You have Grafana. You have Prometheus metrics. You have logs in Loki and traces in Tempo.

You also have 47 dashboards that nobody looks at.

Dashboard rot is real. Teams create dashboards for every possible metric, every service, every potential issue. Six months later, nobody remembers what half of them show or why they exist.

Good dashboards are different. They get opened daily. They answer questions before you ask. They help you understand your system, not just display numbers.

Why Dashboards Fail

Too Many Panels

The dashboard has 30 panels. Each shows a different metric. Together, they show nothing — because nobody can process 30 graphs at once.

Wrong Abstraction Level

The dashboard shows CPU, memory, and disk for each pod. Useful for debugging, useless for understanding if things are working.

* Exercise brief: Reproduce the passage of the dashboard article starting at "You have Grafana." and ending at "graphs at once.". The entries that come after the article on dashboards are separate material and are not part of it.

Extracted data entries:
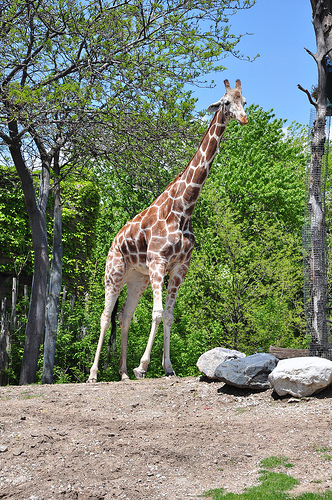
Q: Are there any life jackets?
A: No, there are no life jackets.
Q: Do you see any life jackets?
A: No, there are no life jackets.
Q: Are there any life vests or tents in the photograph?
A: No, there are no life vests or tents.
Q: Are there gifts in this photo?
A: No, there are no gifts.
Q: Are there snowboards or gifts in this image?
A: No, there are no gifts or snowboards.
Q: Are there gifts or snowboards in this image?
A: No, there are no gifts or snowboards.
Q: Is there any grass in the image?
A: Yes, there is grass.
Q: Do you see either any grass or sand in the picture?
A: Yes, there is grass.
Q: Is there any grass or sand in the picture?
A: Yes, there is grass.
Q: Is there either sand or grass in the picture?
A: Yes, there is grass.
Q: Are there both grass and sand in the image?
A: No, there is grass but no sand.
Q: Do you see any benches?
A: No, there are no benches.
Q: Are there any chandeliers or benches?
A: No, there are no benches or chandeliers.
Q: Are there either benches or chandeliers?
A: No, there are no benches or chandeliers.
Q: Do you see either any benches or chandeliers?
A: No, there are no benches or chandeliers.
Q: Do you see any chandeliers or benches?
A: No, there are no benches or chandeliers.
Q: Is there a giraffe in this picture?
A: Yes, there is a giraffe.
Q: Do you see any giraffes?
A: Yes, there is a giraffe.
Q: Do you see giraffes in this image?
A: Yes, there is a giraffe.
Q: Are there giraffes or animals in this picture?
A: Yes, there is a giraffe.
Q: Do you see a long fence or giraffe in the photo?
A: Yes, there is a long giraffe.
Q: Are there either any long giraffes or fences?
A: Yes, there is a long giraffe.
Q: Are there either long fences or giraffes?
A: Yes, there is a long giraffe.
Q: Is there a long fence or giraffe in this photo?
A: Yes, there is a long giraffe.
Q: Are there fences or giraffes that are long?
A: Yes, the giraffe is long.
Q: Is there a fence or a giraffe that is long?
A: Yes, the giraffe is long.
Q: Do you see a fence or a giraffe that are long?
A: Yes, the giraffe is long.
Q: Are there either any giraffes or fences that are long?
A: Yes, the giraffe is long.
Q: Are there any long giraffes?
A: Yes, there is a long giraffe.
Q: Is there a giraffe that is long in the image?
A: Yes, there is a long giraffe.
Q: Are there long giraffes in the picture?
A: Yes, there is a long giraffe.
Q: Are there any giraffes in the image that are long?
A: Yes, there is a giraffe that is long.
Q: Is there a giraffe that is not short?
A: Yes, there is a long giraffe.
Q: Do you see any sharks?
A: No, there are no sharks.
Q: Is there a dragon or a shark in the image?
A: No, there are no sharks or dragons.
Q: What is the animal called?
A: The animal is a giraffe.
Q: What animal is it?
A: The animal is a giraffe.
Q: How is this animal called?
A: This is a giraffe.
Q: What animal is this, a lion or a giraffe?
A: This is a giraffe.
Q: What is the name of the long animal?
A: The animal is a giraffe.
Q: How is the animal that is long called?
A: The animal is a giraffe.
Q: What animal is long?
A: The animal is a giraffe.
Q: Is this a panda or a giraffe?
A: This is a giraffe.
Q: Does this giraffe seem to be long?
A: Yes, the giraffe is long.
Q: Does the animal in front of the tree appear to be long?
A: Yes, the giraffe is long.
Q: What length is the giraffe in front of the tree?
A: The giraffe is long.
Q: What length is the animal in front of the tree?
A: The giraffe is long.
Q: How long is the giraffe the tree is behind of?
A: The giraffe is long.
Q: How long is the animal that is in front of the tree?
A: The giraffe is long.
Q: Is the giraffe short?
A: No, the giraffe is long.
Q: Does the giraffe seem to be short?
A: No, the giraffe is long.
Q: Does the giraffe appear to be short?
A: No, the giraffe is long.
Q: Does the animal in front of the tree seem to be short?
A: No, the giraffe is long.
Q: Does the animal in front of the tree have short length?
A: No, the giraffe is long.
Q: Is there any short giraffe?
A: No, there is a giraffe but it is long.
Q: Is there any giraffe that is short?
A: No, there is a giraffe but it is long.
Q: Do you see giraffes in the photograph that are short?
A: No, there is a giraffe but it is long.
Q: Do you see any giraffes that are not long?
A: No, there is a giraffe but it is long.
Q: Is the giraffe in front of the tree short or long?
A: The giraffe is long.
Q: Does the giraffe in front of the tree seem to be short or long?
A: The giraffe is long.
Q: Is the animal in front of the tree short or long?
A: The giraffe is long.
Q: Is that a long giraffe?
A: Yes, that is a long giraffe.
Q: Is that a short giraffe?
A: No, that is a long giraffe.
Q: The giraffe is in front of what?
A: The giraffe is in front of the tree.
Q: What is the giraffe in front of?
A: The giraffe is in front of the tree.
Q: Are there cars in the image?
A: No, there are no cars.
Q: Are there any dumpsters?
A: No, there are no dumpsters.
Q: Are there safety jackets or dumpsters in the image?
A: No, there are no dumpsters or safety jackets.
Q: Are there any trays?
A: No, there are no trays.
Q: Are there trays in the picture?
A: No, there are no trays.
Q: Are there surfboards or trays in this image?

* Exercise output:
You have Grafana. You have Prometheus metrics. You have logs in Loki and traces in Tempo.

You also have 47 dashboards that nobody looks at.

Dashboard rot is real. Teams create dashboards for every possible metric, every service, every potential issue. Six months later, nobody remembers what half of them show or why they exist.

Good dashboards are different. They get opened daily. They answer questions before you ask. They help you understand your system, not just display numbers.

Why Dashboards Fail

Too Many Panels

The dashboard has 30 panels. Each shows a different metric. Together, they show nothing — because nobody can process 30 graphs at once.